THE International Monetary Fund (IMF) has issued an alarming warning about the potential impact of artificial intelligence (AI) on jobs.
According to a recent IMF study, up to 60% of employment in advanced economies such as Spain could be impacted by the development of AI.
The impact is estimated to be lower in developing and low-income economies, with 40% and 26% of jobs being affected respectively.
However, there remains optimism about the potential positive impacts of AI – the IMF study estimates that while advanced economies are prone to the greatest risks derived by AI due to its impact on employment, they are also in a privileged position to capitalise on its benefits.
Thus, the IMF expects that roughly half of the jobs exposed to AI in advanced economies will actually benefit from its development.
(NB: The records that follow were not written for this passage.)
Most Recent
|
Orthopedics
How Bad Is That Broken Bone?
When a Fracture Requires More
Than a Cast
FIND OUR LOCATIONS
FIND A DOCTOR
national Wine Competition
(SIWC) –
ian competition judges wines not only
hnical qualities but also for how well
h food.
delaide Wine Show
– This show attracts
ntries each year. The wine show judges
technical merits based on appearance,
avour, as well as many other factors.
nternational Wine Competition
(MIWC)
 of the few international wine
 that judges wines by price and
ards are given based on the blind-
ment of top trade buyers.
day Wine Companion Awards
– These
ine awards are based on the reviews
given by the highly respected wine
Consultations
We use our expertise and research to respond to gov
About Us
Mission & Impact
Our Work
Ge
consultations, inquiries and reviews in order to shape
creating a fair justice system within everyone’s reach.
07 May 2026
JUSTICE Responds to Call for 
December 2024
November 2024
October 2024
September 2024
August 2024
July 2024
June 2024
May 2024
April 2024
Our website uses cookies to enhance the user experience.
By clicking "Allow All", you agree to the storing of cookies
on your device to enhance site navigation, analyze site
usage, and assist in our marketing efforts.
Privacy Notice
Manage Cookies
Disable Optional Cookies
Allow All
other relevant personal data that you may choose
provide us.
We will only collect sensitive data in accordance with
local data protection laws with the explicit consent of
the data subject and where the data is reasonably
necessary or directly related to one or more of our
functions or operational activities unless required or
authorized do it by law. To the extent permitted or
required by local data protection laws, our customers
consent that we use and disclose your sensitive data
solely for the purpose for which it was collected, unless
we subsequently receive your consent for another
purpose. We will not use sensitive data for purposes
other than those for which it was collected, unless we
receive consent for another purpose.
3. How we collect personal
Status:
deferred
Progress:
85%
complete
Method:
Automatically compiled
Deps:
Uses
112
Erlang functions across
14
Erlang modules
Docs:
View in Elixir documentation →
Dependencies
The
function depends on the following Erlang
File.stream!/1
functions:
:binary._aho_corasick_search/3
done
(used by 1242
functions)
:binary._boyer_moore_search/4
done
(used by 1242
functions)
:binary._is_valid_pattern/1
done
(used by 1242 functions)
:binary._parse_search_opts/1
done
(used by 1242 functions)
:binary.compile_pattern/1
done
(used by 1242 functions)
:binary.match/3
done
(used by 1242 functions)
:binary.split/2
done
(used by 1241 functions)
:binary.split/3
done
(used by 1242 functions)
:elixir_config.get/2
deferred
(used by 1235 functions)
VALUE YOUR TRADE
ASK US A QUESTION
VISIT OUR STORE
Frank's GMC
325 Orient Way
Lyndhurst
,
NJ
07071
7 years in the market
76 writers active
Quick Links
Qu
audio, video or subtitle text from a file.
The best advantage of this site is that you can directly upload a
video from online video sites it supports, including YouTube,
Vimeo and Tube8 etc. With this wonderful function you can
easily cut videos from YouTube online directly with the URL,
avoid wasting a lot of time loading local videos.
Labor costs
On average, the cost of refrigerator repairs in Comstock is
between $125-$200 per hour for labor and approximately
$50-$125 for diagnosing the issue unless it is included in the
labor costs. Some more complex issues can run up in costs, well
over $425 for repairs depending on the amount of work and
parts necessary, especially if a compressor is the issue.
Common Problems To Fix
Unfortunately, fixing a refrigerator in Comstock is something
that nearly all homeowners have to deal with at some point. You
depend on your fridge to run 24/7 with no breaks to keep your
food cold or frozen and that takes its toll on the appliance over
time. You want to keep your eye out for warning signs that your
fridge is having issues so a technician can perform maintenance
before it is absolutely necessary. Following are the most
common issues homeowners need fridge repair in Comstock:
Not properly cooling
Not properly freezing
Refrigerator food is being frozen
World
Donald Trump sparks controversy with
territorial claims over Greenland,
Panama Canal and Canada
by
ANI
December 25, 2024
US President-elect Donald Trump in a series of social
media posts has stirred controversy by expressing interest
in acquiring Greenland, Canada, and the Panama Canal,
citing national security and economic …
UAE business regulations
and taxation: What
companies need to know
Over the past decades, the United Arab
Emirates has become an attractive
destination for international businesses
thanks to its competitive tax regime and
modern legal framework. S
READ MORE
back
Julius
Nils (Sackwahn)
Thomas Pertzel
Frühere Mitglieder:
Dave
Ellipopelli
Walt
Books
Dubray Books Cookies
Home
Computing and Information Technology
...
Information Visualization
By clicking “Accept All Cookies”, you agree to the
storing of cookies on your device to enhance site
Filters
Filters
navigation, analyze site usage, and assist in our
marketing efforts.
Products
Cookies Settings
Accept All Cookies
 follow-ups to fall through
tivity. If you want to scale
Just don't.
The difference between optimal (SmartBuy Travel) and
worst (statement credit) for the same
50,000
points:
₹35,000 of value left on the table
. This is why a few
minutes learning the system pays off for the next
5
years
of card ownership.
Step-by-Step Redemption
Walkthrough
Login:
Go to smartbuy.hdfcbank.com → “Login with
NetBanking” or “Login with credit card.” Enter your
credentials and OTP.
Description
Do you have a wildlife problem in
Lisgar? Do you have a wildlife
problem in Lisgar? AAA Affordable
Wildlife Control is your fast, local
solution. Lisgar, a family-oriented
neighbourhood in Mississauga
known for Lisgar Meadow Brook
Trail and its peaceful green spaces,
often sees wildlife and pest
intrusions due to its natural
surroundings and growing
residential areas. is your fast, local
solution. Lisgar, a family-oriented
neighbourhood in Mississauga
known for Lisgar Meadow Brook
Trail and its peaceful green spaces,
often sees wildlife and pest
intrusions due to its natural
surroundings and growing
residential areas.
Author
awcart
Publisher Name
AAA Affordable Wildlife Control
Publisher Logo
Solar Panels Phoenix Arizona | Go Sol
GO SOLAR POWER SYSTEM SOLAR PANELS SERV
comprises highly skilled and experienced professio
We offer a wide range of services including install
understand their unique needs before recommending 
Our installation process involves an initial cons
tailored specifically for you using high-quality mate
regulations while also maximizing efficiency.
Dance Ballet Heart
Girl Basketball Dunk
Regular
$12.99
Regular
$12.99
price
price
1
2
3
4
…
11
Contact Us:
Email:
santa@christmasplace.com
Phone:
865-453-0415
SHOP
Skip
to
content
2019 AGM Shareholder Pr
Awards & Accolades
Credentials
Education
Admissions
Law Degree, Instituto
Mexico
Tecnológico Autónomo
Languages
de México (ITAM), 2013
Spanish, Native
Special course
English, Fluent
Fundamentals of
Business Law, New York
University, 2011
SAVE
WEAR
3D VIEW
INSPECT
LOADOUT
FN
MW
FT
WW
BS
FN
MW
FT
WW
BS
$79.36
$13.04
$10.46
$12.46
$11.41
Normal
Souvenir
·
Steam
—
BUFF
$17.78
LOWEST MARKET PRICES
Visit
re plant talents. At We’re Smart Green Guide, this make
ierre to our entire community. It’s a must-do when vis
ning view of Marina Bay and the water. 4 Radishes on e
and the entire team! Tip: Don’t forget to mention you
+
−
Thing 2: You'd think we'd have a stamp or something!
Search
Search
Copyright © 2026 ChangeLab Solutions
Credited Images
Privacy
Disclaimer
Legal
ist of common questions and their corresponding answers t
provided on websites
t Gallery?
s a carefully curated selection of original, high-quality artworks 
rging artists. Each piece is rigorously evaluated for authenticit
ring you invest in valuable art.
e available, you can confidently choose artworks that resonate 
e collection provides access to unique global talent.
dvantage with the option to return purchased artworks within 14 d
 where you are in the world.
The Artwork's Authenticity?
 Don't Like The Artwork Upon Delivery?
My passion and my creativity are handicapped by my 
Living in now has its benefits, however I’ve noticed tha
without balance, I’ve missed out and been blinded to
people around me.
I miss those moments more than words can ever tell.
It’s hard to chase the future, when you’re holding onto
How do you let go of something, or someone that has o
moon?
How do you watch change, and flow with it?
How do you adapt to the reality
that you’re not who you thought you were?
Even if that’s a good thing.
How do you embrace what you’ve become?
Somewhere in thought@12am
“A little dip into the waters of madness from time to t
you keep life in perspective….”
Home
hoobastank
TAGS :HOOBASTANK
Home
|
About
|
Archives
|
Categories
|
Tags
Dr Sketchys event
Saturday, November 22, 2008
The managing director of the IMF, Kristilina Georgieva, commented: “We are on the precipice of a technological revolution that has the potential to boost productivity, accelerate global growth and elevate incomes across the world. However, it could also replace jobs and exacerbate inequality.”
In developing and low-income economies, the impact of AI on jobs is expected to initially be less significant.
However, many such countries lack the infrastructure and labour force to feel the full benefits of AI.
Georgieva, who became chief of the IMF in 2019, warned: “In the majority of scenarios, AI will probably worsen general inequality.”
This is likely to be dependent on to what extent AI compliments or replaces high-income jobs – it could lead to a disproportionate increase in pay, productivity, and returns on invested capital, favouring those with higher incomes.
“It is crucial that countries establish rigorous social security nets and offer re-skilling initiatives to vulnerable workers,” added Georgieva, before departing for the World Economic Forum in Davos, Switzerland.